▸ Exercise tasks
a – In the birding diary entry, what did the writer put on the parts of the garden favored by the neighborhood cats?
b – Render this sentence from the birding diary entry in Spanish: "The magpies have finished building a nest on top of last year's nest in the flowering pear tree."
c – Carry on writing the birding diary entry about the day at Pennington Flash, starting after its final sentence.

▸ Provided passage

· · ·

Quite a fruitful day.

Monday, 29 March 2021

Pennington Flash

Goldcrest, Pennington Flash

The weather forecast was grey but dry, though this morning's cloud cover suggested it could be anything from bright sun to pouring rain and the wind could push any old rubbish in. So I decided to go for a stroll round Pennington Flash now it's OK to travel locally (which I'm taking to be within the area permitted by my monthly travel card).

Business as usual in the garden first thing, with the blackbird, song thrush and wren struggling to shout over each other. I've put lion dung pellets on the parts of the garden favoured by the neighbourhood cats; they don't appear to be convincing them to stay away. 

  • Blackbird 1
  • Blue Tit 1
  • Collared Dove 2
  • Dunnock 1
  • Goldfinch 1
  • Great Tit 2
  • House Sparrow 12
  • Jackdaw 1
  • Lesser Black-backed Gull 1 overhead
  • Robin 1
  • Song Thrush 1
  • Woodpigeon 1
  • Wren 1

No gulls again on the school playing fields, just crowds of woodpigeons and jackdaws, though three lesser black-backs flew low in to see if there were any pickings on the playground (they were a couple of hours early). The magpies have finished building a nest on top of last year's nest in the flowering pear tree. The carrion crows are back using the nest in the tree on the corner, making noisy and clumsy arrivals after outraging decency with their boisterous lovemaking in the long jump sand pit.

On my way over to the Trafford Centre for the bus to Leigh there was a steady flow of lesser black-backs overhead. It was notable that there wasn't a single black-headed gull on Davyhulme Retail Park and only a couple of them on the sewage works.

· · ·

Dataset entries:
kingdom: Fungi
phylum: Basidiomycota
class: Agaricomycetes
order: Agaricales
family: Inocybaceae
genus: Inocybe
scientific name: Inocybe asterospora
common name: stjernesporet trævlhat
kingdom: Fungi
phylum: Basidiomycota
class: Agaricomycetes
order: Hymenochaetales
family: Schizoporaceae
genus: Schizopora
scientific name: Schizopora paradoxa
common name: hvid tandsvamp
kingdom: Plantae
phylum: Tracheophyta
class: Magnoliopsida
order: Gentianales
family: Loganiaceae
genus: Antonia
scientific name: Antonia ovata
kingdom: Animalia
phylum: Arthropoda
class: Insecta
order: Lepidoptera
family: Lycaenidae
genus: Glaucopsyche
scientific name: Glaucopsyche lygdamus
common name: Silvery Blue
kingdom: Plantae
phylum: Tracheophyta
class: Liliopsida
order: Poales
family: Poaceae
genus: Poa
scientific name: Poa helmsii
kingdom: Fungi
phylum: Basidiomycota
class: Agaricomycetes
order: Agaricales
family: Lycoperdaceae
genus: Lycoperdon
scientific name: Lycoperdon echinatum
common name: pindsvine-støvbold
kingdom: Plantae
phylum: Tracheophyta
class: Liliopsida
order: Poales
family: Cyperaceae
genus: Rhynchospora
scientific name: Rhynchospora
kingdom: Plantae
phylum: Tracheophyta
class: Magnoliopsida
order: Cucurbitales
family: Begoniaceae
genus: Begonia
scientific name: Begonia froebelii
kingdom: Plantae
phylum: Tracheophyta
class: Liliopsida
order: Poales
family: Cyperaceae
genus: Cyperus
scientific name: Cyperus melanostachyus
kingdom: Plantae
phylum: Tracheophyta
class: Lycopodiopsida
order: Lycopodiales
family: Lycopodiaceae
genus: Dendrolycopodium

· · ·

▸ Task answers
a – Lion dung pellets.

b – Las urracas han terminado de construir un nido encima del nido del año pasado en el peral en flor.

c –
Anemone blanda, Pennington Flash

The weather was starting to clear up when I arrived at Pennington Flash. Spring was in the air at the entrance, both with the carpets of Anemone blanda and the songs of robins, dunnocks. song thrushes and great tits. A pair of jays flew low over the meadow and disappeared into the trees by Aspull Common.

There was a goldcrest there a moment ago.

There's been a lot of hedge-trimming along the path by the meadow, which meant there wasn't much cover for the small birds here. A couple of robins flitted about, a great tit called in the willows and a goldcrest hunted for small moths on the bark of the big white poplar. Chiffchaffs called from the trees along the road.

Pennington Flash

The car park was busy with cars, not particularly busy with people and fairly quiet of birds. A handful of Canada geese lurked on the bank with a couple of mute swans, a few mallards and not many coots. A dozen or so black-headed gulls wheeled around and out in the middle of the flash a raft of lesser black-backs loafed in the sunshine. A couple of great crested grebes swam near the bank, more could be seen along the banks on the far side of the flash. Unusually there wasn't a single tufted duck. A pair of gadwall hugged the bank near the ice cream van.

Pennington Flash, the spit from Horrocks Hide

Looking out over the spit from the side of the Horrocks Hide I was struck by how much of the spit was underwater despite the water not seeming particularly high. It looks like some of the shingle has been washed back by the Winter flooding. I wonder what this might mean for waders dropping in on passage.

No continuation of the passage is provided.